任务清单:
[1] 能否用两句话概括这篇关于堆的笔记？
[2] 能否把这篇关于堆的笔记中的一段原文逐字输出？从含有“cur_ind = len(self.h)-1”的地方开始，到“index = self.greater_child_index(index)”结束。

正文:
────

# 堆 Heap
In python: heapq.heapify(list), heapq.heappush(),heapq.heappop()
## 优先队列 Priority Queue
- 删除和读取与普通队列一样：只能从队列的开头进行。但插入可以在任意位置，保持数据总是按顺序排序
- abstract data structure
- 可以用heap有效实现有限队列

## 二叉堆
- 最大堆：每个节点的值都大于所有后代节点的值
- 树必须是完全的：除了最后一行可能有空位置，其他地方不存在缺失的节点。空位置的右边没有节点就行。树的完全保证了平衡性，平衡性重要的原因是它确保了logn的复杂度
- 堆的插入：效率为O(logN)
- 堆的删除：效率为O(logN) 将尾节点和根节点交换，之后每次将新的根节点下滤，与其两个子节点中较大的那个交换，直到没有比它更大的子节点。

In [40]:
#用数组实现堆
class Heap:
    def __init__(self, data):
        self.h = data
    def root_node(self):
        return self.h[0]
    def last_node(self):
        return self.h[-1]
    def left_child_index(self,index):
        return index*2 + 1
    def right_child_index(self,index):
        return index*2 + 2
    def parent_index(self,index):
        return int((index - 1)/2)
    def has_greater_child_index(self,index):
        left = self.left_child_index(index)
        right = self.right_child_index(index)
        return ((left <= len(self.h)-1) & (self.h[left] > self.h[index])) or\
        ((right <= len(self.h)-1) & (self.h[right] > self.h[index]))
    def greater_child_index(self,index):
        if self.right_child_index(index) > len(self.h)-1:
            return self.left_child_index(index)
        elif self.h[self.left_child_index(index)] > self.h[self.right_child_index(index)]:
            return self.left_child_index(index)
        else:
            return self.right_child_index(index)
    def insert(self,value):
        self.h.append(value)
        cur_ind = len(self.h)-1
        par_ind = self.parent_index(cur_ind)
        while (value > self.h[par_ind]) and (cur_ind > 0):
            self.h[par_ind], self.h[cur_ind] = self.h[cur_ind], self.h[par_ind]
            cur_ind = par_ind
            par_ind = self.parent_index(cur_ind)
    def delete(self,value):
        #数组第一个元素替换为数组最后一个元素
        self.h[0] = self.h.pop()
        index = 0
        while self.has_greater_child_index(index):
            self.h[index], self.h[self.greater_child_index(index)] = self.h[self.greater_child_index(index)], self.h[index]
            index = self.greater_child_index(index)

────

数据记录:
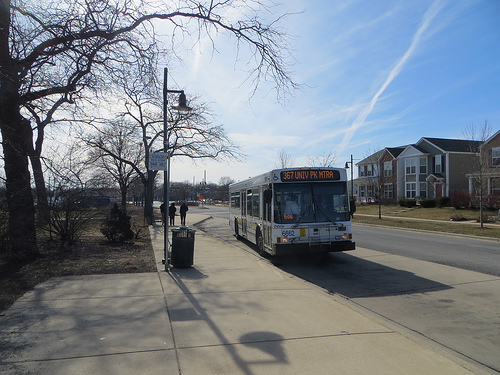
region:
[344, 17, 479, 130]
this is the sky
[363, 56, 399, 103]
the sky is blue in color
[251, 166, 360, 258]
this is a bus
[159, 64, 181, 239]
this is a pole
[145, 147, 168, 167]
this is a signpost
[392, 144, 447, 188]
this is a building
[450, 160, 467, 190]
this is the wall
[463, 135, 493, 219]
this is a tree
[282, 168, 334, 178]
the text is yellow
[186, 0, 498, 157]
whispy clouds in sky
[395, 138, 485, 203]
the house is big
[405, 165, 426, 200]
windows on front of house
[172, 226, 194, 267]
trash can on side walk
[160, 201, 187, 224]
people are walking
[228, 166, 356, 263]
the bus is driving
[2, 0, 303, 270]
trees have no leaves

────

参考解答:
[1] 这篇关于堆的笔记先介绍了优先队列：删除和读取只能从队列开头进行，插入则可以在任意位置，并保持数据始终有序。随后它说明了二叉堆：在最大堆中，每个节点的值都大于所有后代节点的值，而且树必须是完全的；插入和删除的效率均为O(logN)，笔记还给出了用数组实现堆的代码。

[2]
cur_ind = len(self.h)-1
        par_ind = self.parent_index(cur_ind)
        while (value > self.h[par_ind]) and (cur_ind > 0):
            self.h[par_ind], self.h[cur_ind] = self.h[cur_ind], self.h[par_ind]
            cur_ind = par_ind
            par_ind = self.parent_index(cur_ind)
    def delete(self,value):
        #数组第一个元素替换为数组最后一个元素
        self.h[0] = self.h.pop()
        index = 0
        while self.has_greater_child_index(index):
            self.h[index], self.h[self.greater_child_index(index)] = self.h[self.greater_child_index(index)], self.h[index]
            index = self.greater_child_index(index)